Muchas libros y películas tienen este hilo conductor: el grupo de timadores que tima al inocente rico, pero luego son timados por un amigo del rico inocente. Se trata de un mecanismo para mantener la atención en medio de la ficción, y conseguir el objetivo final: el entretenimiento del espectador. ¿Pero por qué sucede tanto, y con tanta frecuencia, en la vida diaria, cotidiana? ¿Mero entretenimiento? ¿Eterno juego? ¿O persecución de un fin muy concreto, demasiado pensado y medido? Para conseguir el fin, cualquier medio vale, defienden estos jugadores, aunque se ponga en riesgo el bienestar de la sociedad, la vida ajena, e incluso la vida del más inocente e indefenso de los inocentes.

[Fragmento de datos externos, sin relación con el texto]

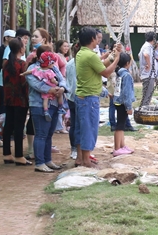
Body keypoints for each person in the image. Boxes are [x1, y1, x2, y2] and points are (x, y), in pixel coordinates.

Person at [75, 27, 120, 169]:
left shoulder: (82, 53)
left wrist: (112, 55)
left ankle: (83, 158)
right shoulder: (90, 55)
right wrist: (117, 59)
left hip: (83, 97)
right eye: (97, 37)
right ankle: (86, 161)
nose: (98, 40)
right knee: (89, 129)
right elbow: (106, 72)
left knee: (84, 129)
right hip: (89, 98)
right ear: (92, 39)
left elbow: (101, 66)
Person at [24, 45, 67, 173]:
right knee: (41, 134)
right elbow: (35, 84)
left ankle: (47, 160)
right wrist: (51, 90)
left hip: (53, 104)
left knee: (48, 135)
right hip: (39, 105)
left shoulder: (52, 66)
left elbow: (61, 79)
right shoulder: (32, 69)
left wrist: (62, 88)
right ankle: (39, 162)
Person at [1, 38, 31, 165]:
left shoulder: (6, 63)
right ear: (21, 49)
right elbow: (25, 84)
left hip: (8, 98)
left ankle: (7, 154)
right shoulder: (22, 64)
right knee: (19, 127)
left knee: (8, 126)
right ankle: (19, 155)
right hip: (21, 99)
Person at [22, 52, 66, 121]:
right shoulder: (50, 71)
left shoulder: (37, 69)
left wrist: (23, 74)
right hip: (47, 92)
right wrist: (56, 84)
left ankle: (46, 111)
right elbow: (54, 80)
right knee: (60, 95)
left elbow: (30, 72)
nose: (54, 64)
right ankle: (60, 107)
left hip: (47, 95)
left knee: (45, 100)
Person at [112, 53, 135, 157]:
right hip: (122, 102)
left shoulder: (119, 73)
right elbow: (126, 93)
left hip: (117, 101)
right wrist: (129, 107)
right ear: (127, 63)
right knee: (120, 126)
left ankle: (122, 146)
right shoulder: (127, 75)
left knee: (121, 124)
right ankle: (117, 148)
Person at [139, 31, 157, 107]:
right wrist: (148, 65)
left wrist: (144, 63)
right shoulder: (148, 46)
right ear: (153, 39)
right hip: (148, 75)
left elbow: (139, 55)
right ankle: (144, 110)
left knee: (147, 95)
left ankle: (144, 108)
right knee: (147, 96)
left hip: (148, 74)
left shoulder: (145, 45)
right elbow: (146, 55)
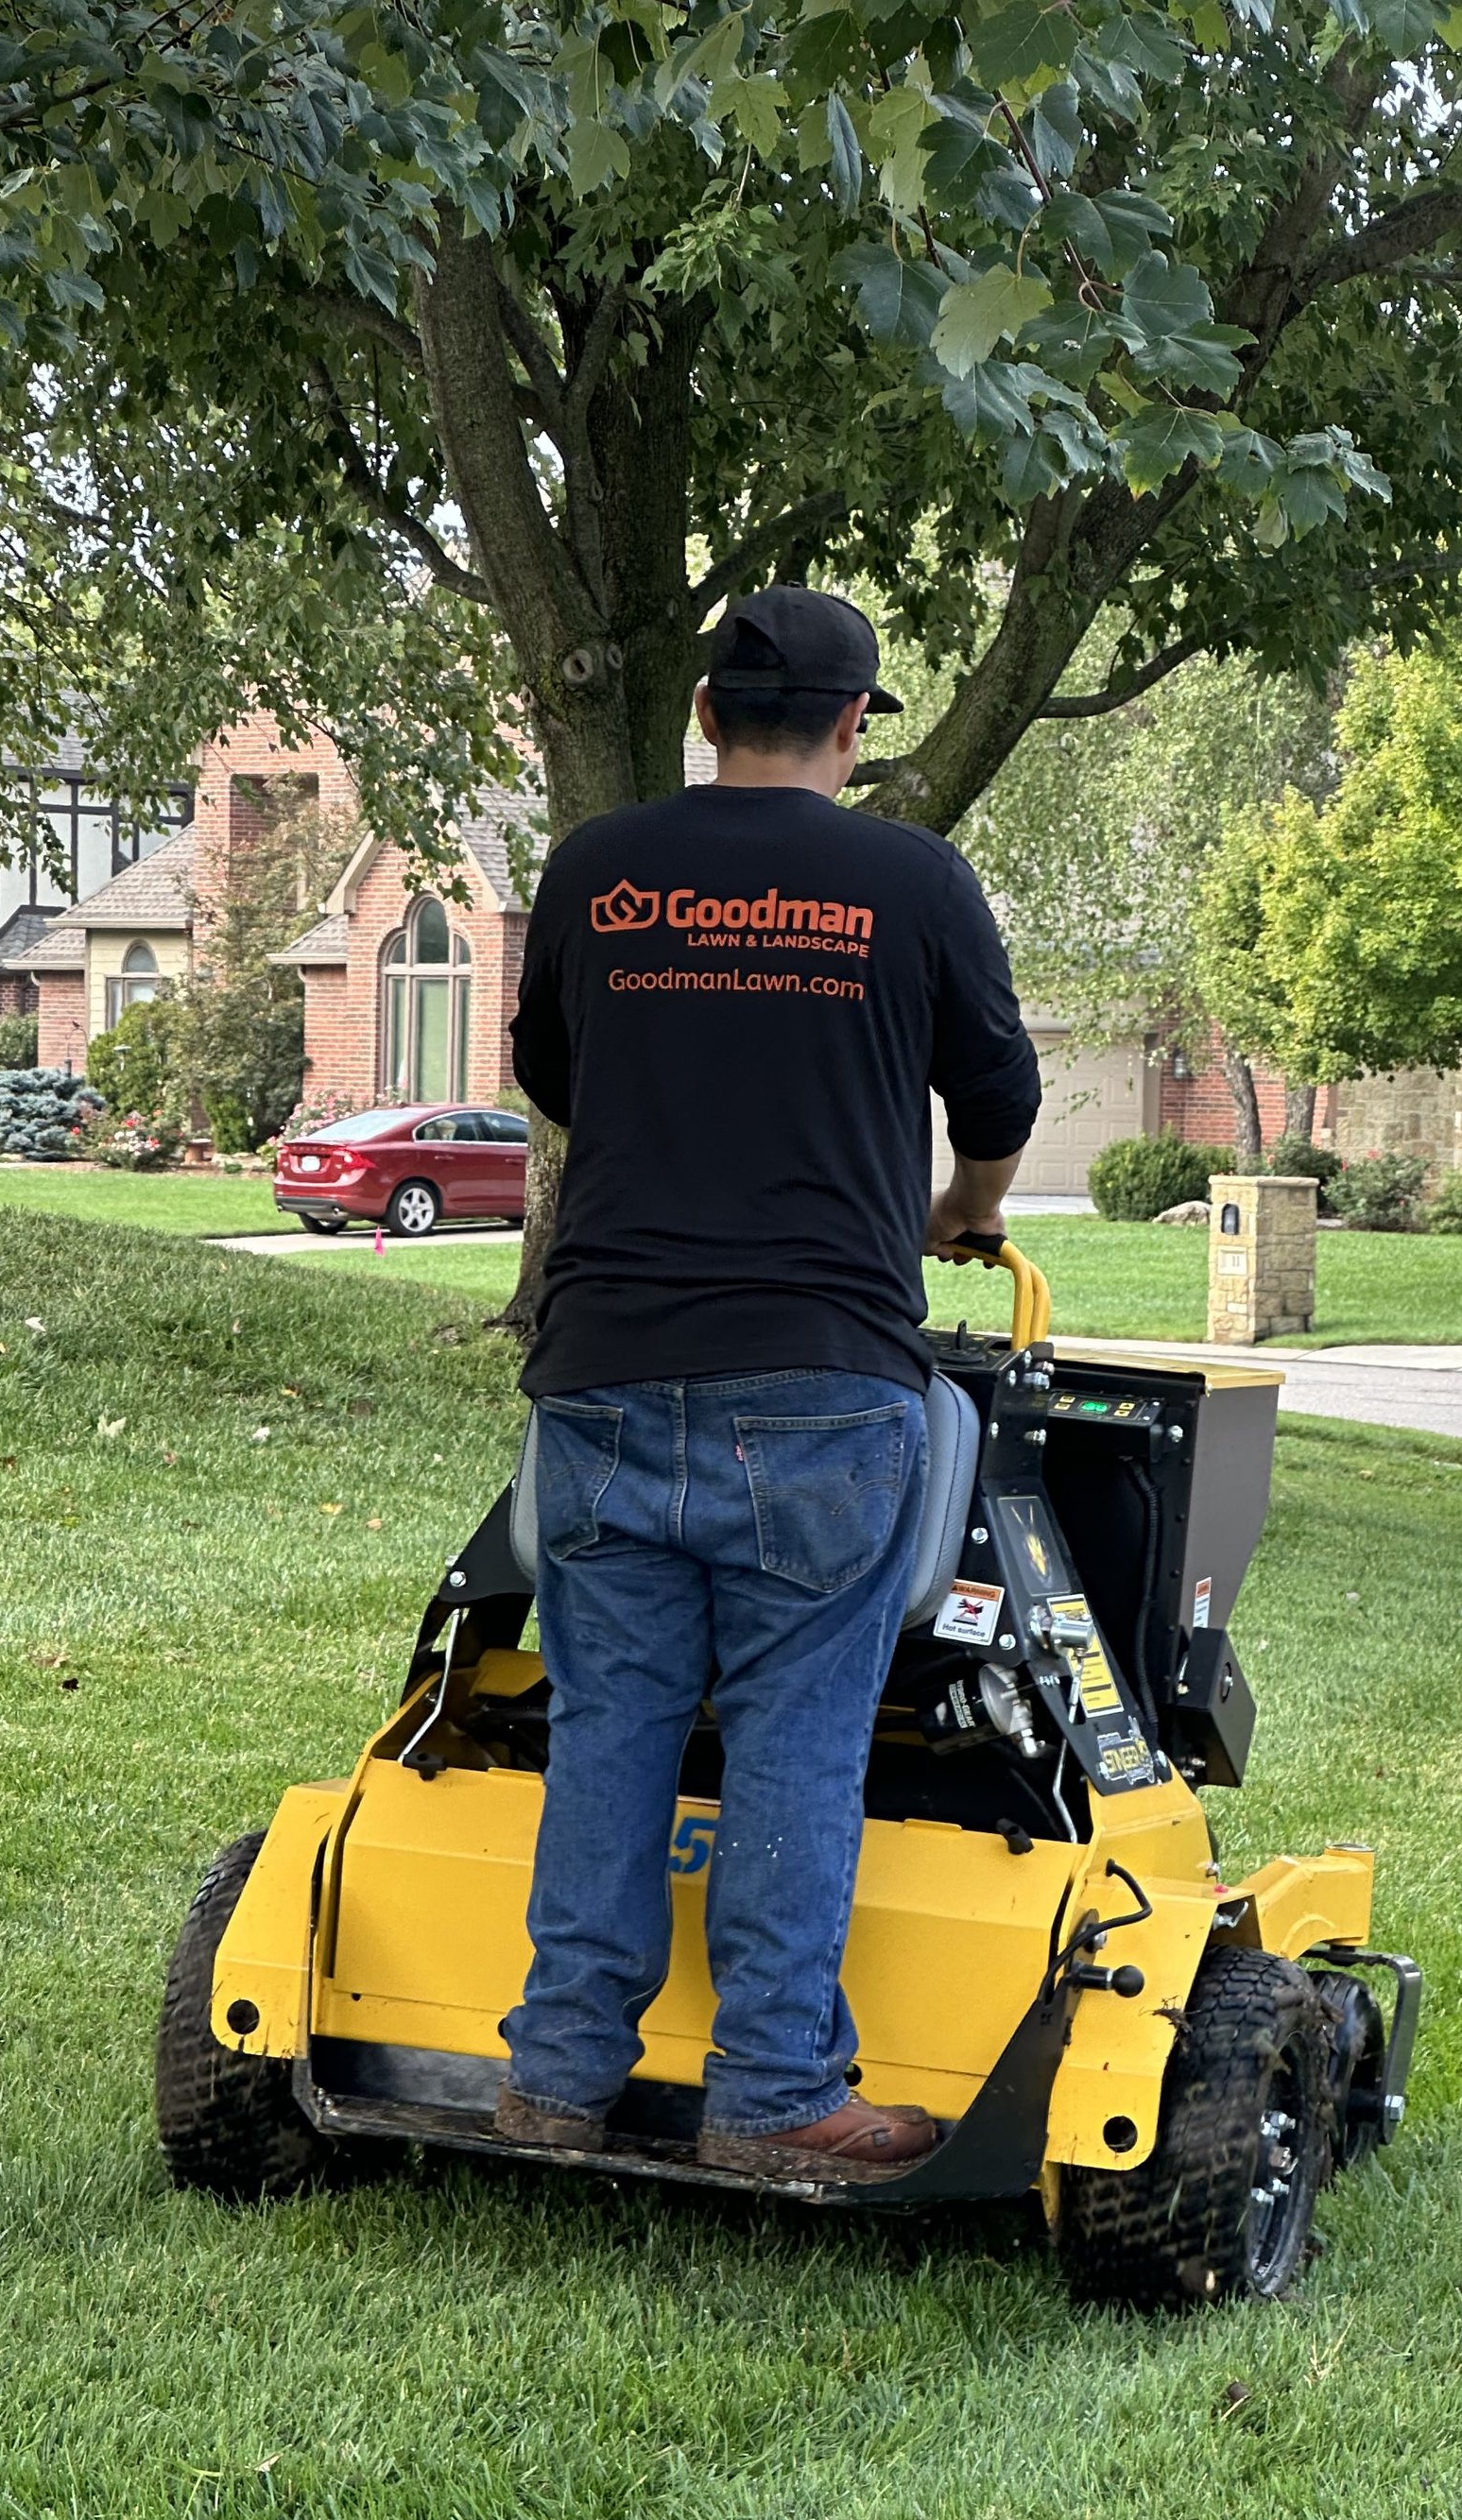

Cuando hay ocultamiento, engaño, perpetuo juego malabarista al borde de la verdad, o juntando verdad y mentira, los cimientos básicos de la sociedad hacen agua. Choca la corriente de tantas mentiras, incluso contradictorias entre sí, y los apoyos del puente van cediendo. Hasta que un pequeño soplo, un comentario no calculado, derriba estruendosamente el puente, el hombre, la existencia humana. Olvidamos la sabiduría popular: “Se atrapa antes a un mentiroso que a un ciego”.
La mentira lleva a la oscuridad, y la verdad en cambio a la luz. Pero la oscuridad es cómoda, cálida, o eso nos parece durante los primeros momentos. Nos da la libertad de obrar sin tener que responder, es decir, sin responsabilidad. Y esa libertad, mejor libertinaje, conduce a la insaciable sed de continuar bebiendo del engaño y al miedo de acercarnos a la luz.
“La verdad os hará libres”, proclamó el Hombre Perfecto, pero esa libertad, ese testimonio de la verdad, le encadenó a un madero, antes de resucitar glorioso.